# Text block
::::

HOF Case – Roy Halladay

Logan Whaley | December 10th, 2018

As Major League Baseball Hall of Fame voting is underway, Roy Halladay finds his name listed as eligible for the first time. Halladay will be voted on posthumously after tragically losing his life a little over a year ago in a single-engine airplane crash. How does Halladay stack up to the rest of the list?


Roy Halladay was born on May 14th, 1977 in Denver, Colorado. Growing up an avid athlete, Halladay played Little League baseball, Babe Ruth league, and American Legion league. Halladay attended Arvada West High School, in Arvada, Colorado. There, Halladay starred in both baseball and basketball. He attained many accolades including first-team All-Conference as well as selection to All-State for three years and league and state MVP twice.

Halladay found himself selected in the first round of the 1995 Major League Baseball Amateur player draft, number 17 overall. For the record, that year’s draft saw names such as Todd Helton, Carlos Beltran, and Kerry Wood selected.

Halladay made his professional baseball debut that same year, at the age of 18, for the GCL Blue Jays. He posted a more than respectable 3.40 ERA across a ten game stretch, where Halladay saw 50.1 innings of work. For Halladay, it would take just two seasons to reach Triple-A. One year later Roy Halladay heard his name called to the show.

Young Beginnings

Halladay was only 21 years old when he made his major league debut for the Toronto Blue Jays. While minor, Halladay’s first action with the tip of the iceberg was dutiful. Halladay finished with 14 innings pitched, in two starts, with a 1-0 record and a solid 1.93 ERA.

From there on, the first three seasons of Halladay’s young career saw growth, albeit relatively inconsistent. The year after making his debut, Halladay started 18 games, appearing in 36 total games. That year, Halladay finished 8-7 with a 3.92 ERA and a disastrous 5.36 FIP.

The year 2000 was Halladay’s worst of his career. Maybe it was post-rumblings about the Y2K threat, or perhaps it had to do with the fact of being only 23 years old. However, Halladay regressed majorly.

His end of year ERA sat at 10.64 ERA while Halladay saw an increase in his FIP, to 6.47. While a positive was the 0.3% bump in strikeout rate, Halladay also experienced a 12.0% walk rate, up a 0.2% tick from the year before. It would be another couple years before Halladay began to catch fire.

::::

# Provided material

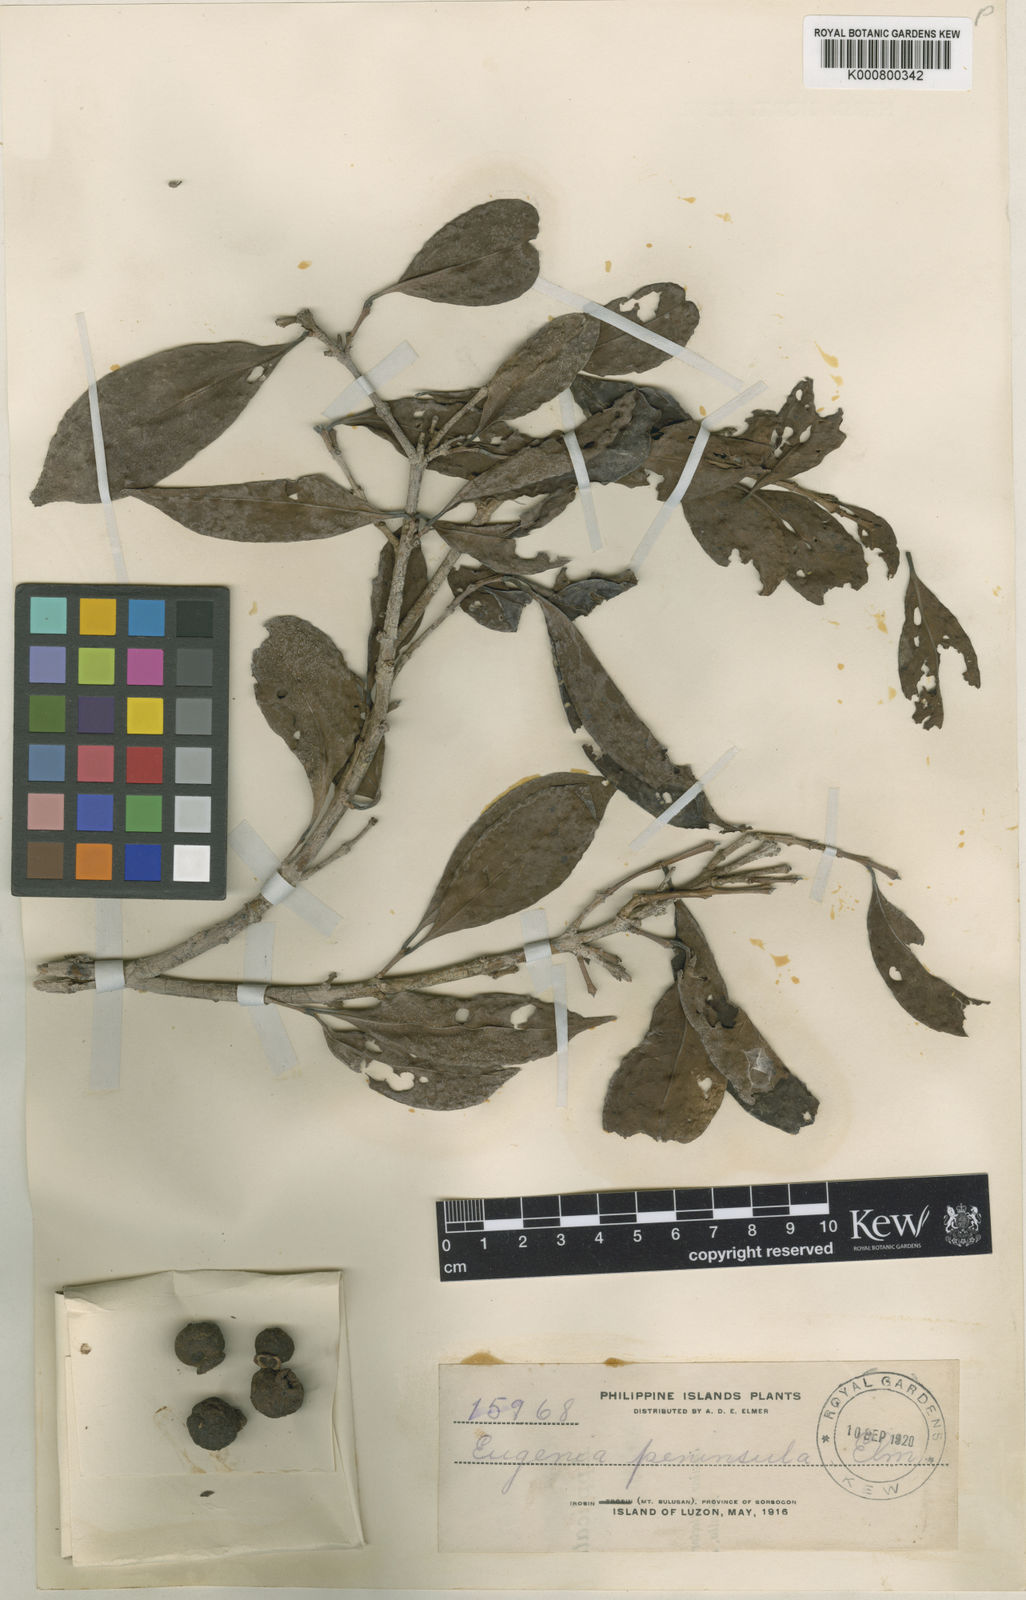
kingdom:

::::

# Required tasks
**a.** In the article on Roy Halladay's Hall of Fame case, what was his ERA at the end of the 2000 season?
**b.** From the article on Roy Halladay's Hall of Fame case, extract the stretch from "HOF Case – Roy" through "state MVP twice.".

# Task solutions
**a.** 10.64

**b.**
HOF Case – Roy Halladay

Logan Whaley | December 10th, 2018

As Major League Baseball Hall of Fame voting is underway, Roy Halladay finds his name listed as eligible for the first time. Halladay will be voted on posthumously after tragically losing his life a little over a year ago in a single-engine airplane crash. How does Halladay stack up to the rest of the list?


Roy Halladay was born on May 14th, 1977 in Denver, Colorado. Growing up an avid athlete, Halladay played Little League baseball, Babe Ruth league, and American Legion league. Halladay attended Arvada West High School, in Arvada, Colorado. There, Halladay starred in both baseball and basketball. He attained many accolades including first-team All-Conference as well as selection to All-State for three years and league and state MVP twice.